È il ragionamento che ha mosso Garcia, ferito dalle ultime batoste. Fu avventato, e lo scorticarono. È stato saggio, e lo criticano: funziona così. Noi restiamo convinti che la formazione sbagliata fosse quella dell’andata, ma non è più questo il discorso: la Roma è prima nel suo piccolo girone a tre squadre, per il posto rimasto agli ottavi. Sembrava un girone impossibile, è invece un gruppo che può dare la qualificazione a 6 punti! Sono paradossi solo se non si tiene conto dell’assunto iniziale. Il Manchester City forse ha più argomenti per duellare con il Bayern (da sfavorito, ovviamente) ma non per sentirsi superiore alla Roma. La rimonta dell’Anderlecht a Londra contro l’Arsenal è l’esempio più cinico (forse superficiale) di questo “gruppone”, dove quasi tutto può succedere e dove le italiane sono costrette a lottare. Non hanno margine sull’Europa debole: questa è la brutta notizia. Ma non mancano di nessun requisito per essere fra le qualificate, anzi: il tempo le crescerà, servirà a riguadagnare blasone in Europa, adesso il tarlo dell’obiettivo sembra dissanguare Juventus e Roma. A primavera le distanze potrebbe essere minori, l’eliminazione diretta è sempre più aleatoria di un girone, e stressa le gerarchie (ma non siamo ancora in grado di invertirle: onestamente, ci vorranno anni, se usati bene).

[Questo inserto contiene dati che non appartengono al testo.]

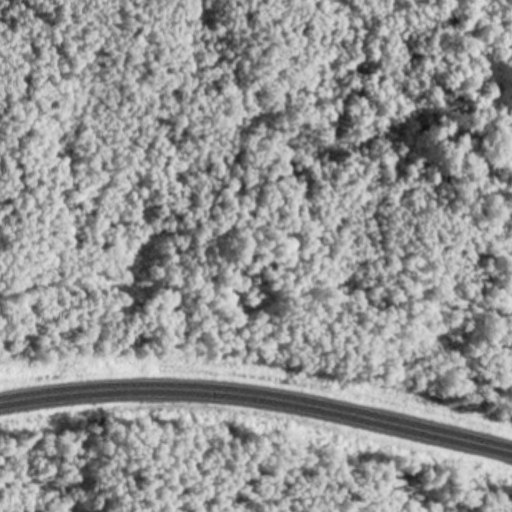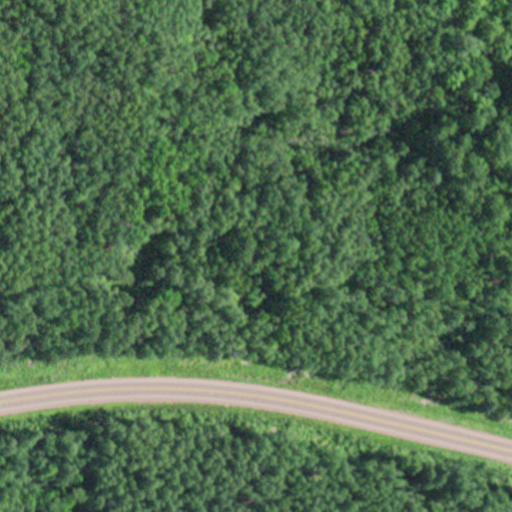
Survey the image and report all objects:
road: (256, 362)
road: (258, 398)
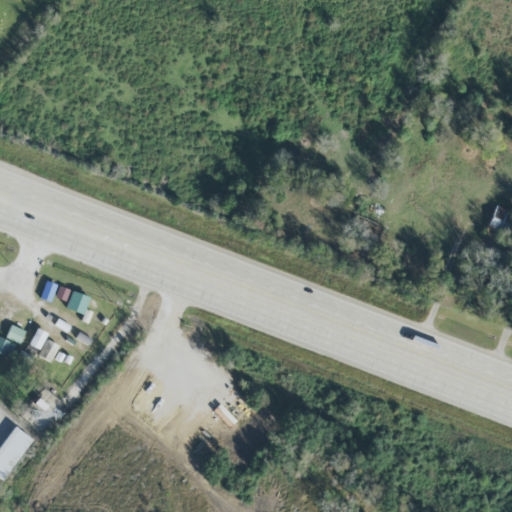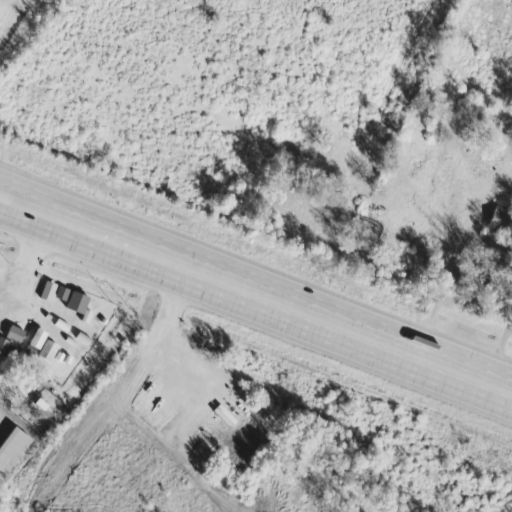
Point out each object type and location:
building: (499, 220)
road: (30, 253)
building: (29, 283)
building: (47, 290)
road: (255, 299)
building: (76, 302)
building: (12, 312)
building: (63, 326)
building: (14, 333)
road: (121, 333)
building: (36, 338)
building: (5, 347)
building: (47, 350)
building: (10, 446)
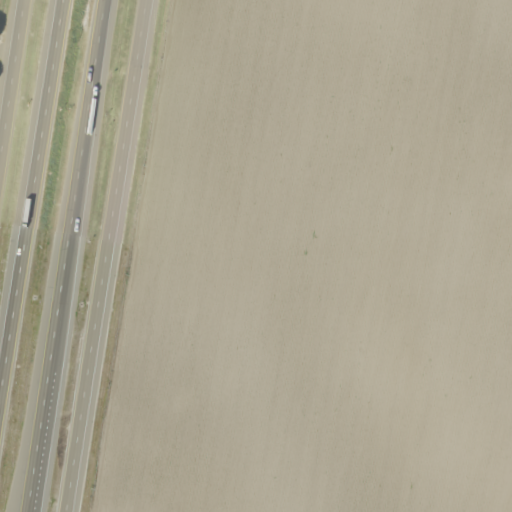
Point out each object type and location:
road: (147, 33)
road: (9, 61)
road: (29, 185)
road: (66, 256)
road: (104, 289)
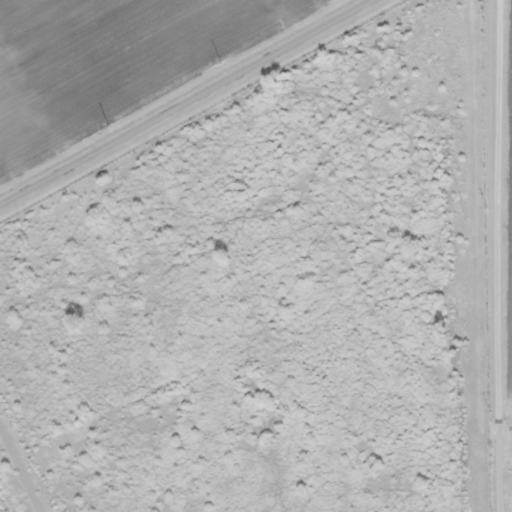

La Juventus, per esempio, potrebbe mettersi alla testa di questo gruppo. Allegri sta cominciando a griffare la squadra. Non tutto è fluido, non tutto è chiaro, il rombo di centrocampo sembra più dovuto alla difficoltà di scegliere una riserva del magnifico quartetto di centrocampo che figlio di un preciso uso della manodopera (infatti nessuno gradisce il ruolo di vertice alto). Ma il tentativo di muovere di più il pallone e le difese avversarie è evidente. Peccato (millesima volta che lo denunciamo) per l’assenza di un attaccante esterno che priva Allegri di diverse variabili tattiche. Ma intanto sono arrivati 3 gol, dopo tanti stenti. La rimonta è sempre un segnale di forza (d’animo, almeno) e di saldezza d’intenti. Pescando il più suggestivo fra i ricordi, abbiamo ritrovato un 3-2 di 20 anni fa, tondi tondi (era il 4 dicembre del 1994). Un’altra rimonta, più difficile, più bella, contro la Fiorentina al Delle Alpi, i viola in vantaggio 2-0, i bianconeri indefessamente in avanti, a sbagliare occasioni da gol. Poi arrivarono le reti, nell’ultima mezz’ora: Vialli, Vialli, Del Piero. Fu quella la “nascita di una squadra”. Quel giorno la Juventus di Marcello Lippi seppe di essere forte, di poter trovare in sé la voglia e la classe per ribaltare un risultato, una gerarchia (era gli anni del dominio imbarazzante e perentorio del Milan di Capello, vincitore degli ultimi 3 scudetti). Quel giorno cominciò l’era della Juventus di Lippi (e di Del Piero, per certi versi, che giocò quel match ma allora era ancora riserva di Baggio).
Ogni paragone non può mai sfuggire dal vizio, dall’arbitrarietà, perfino dal ridicolo. Ma quel pomeriggio lontano fu vissuto (dalla parte che c’interessa qui, quella juventina) con un’intensità e una drammatizzazione che era medesima l’altra sera, venti minuti prima di una possibile ignominiosa eliminazione dalla Champions per mano dei volenterosi greci. La Juventus ha ribaltato partita e destino (per ora). Ma è così che nascono le squadre, è uscendo interi da certi testacoda che trovano la direzione. Sono le emozioni più violente che persuadono un gruppo di un lavoro comune. E non c’è esagerazione: la Juventus ha bisogno di una natività, di una nuova storia, anche se i volti sono gli stessi dei trionfi recenti, anche se è lei stessa titolare degli ultimi 3 scudetti.
L’Europa vuole qualcosa di nuovo, è un terreno che le nostre squadre hanno lasciato incolto, asfissiate dai debiti e dai tatticismi. Sono poche, pochissime, forse solo quattro, le squadre distanti. Le conosciamo, la sfida a loro è rimandata (la Roma, in fondo questo ha scelto di fare a Monaco: rimandare la sfida a qualche mese più avanti, se tutto va bene).
Tutto il “grosso” del continente è lì, come noi, né peggio né meglio. Proviamo a metterlo in fila, alle spalle, ora che forse è ri-nata la Juventus, che la Roma ha ormai alle spalle le peggiori partite del suo calendario (e senza danno irreparabile), che il Napoli ha ritrovato (cresciuta) la sua forza, che Inter e Fiorentina curano in Europa le ferite del campionato. Certe distanze si possono “comprare”, ma i soldi non ci sono. Allora servono coraggio e idee, cultura e lavoro. E i gol: quelli si trovano attaccando.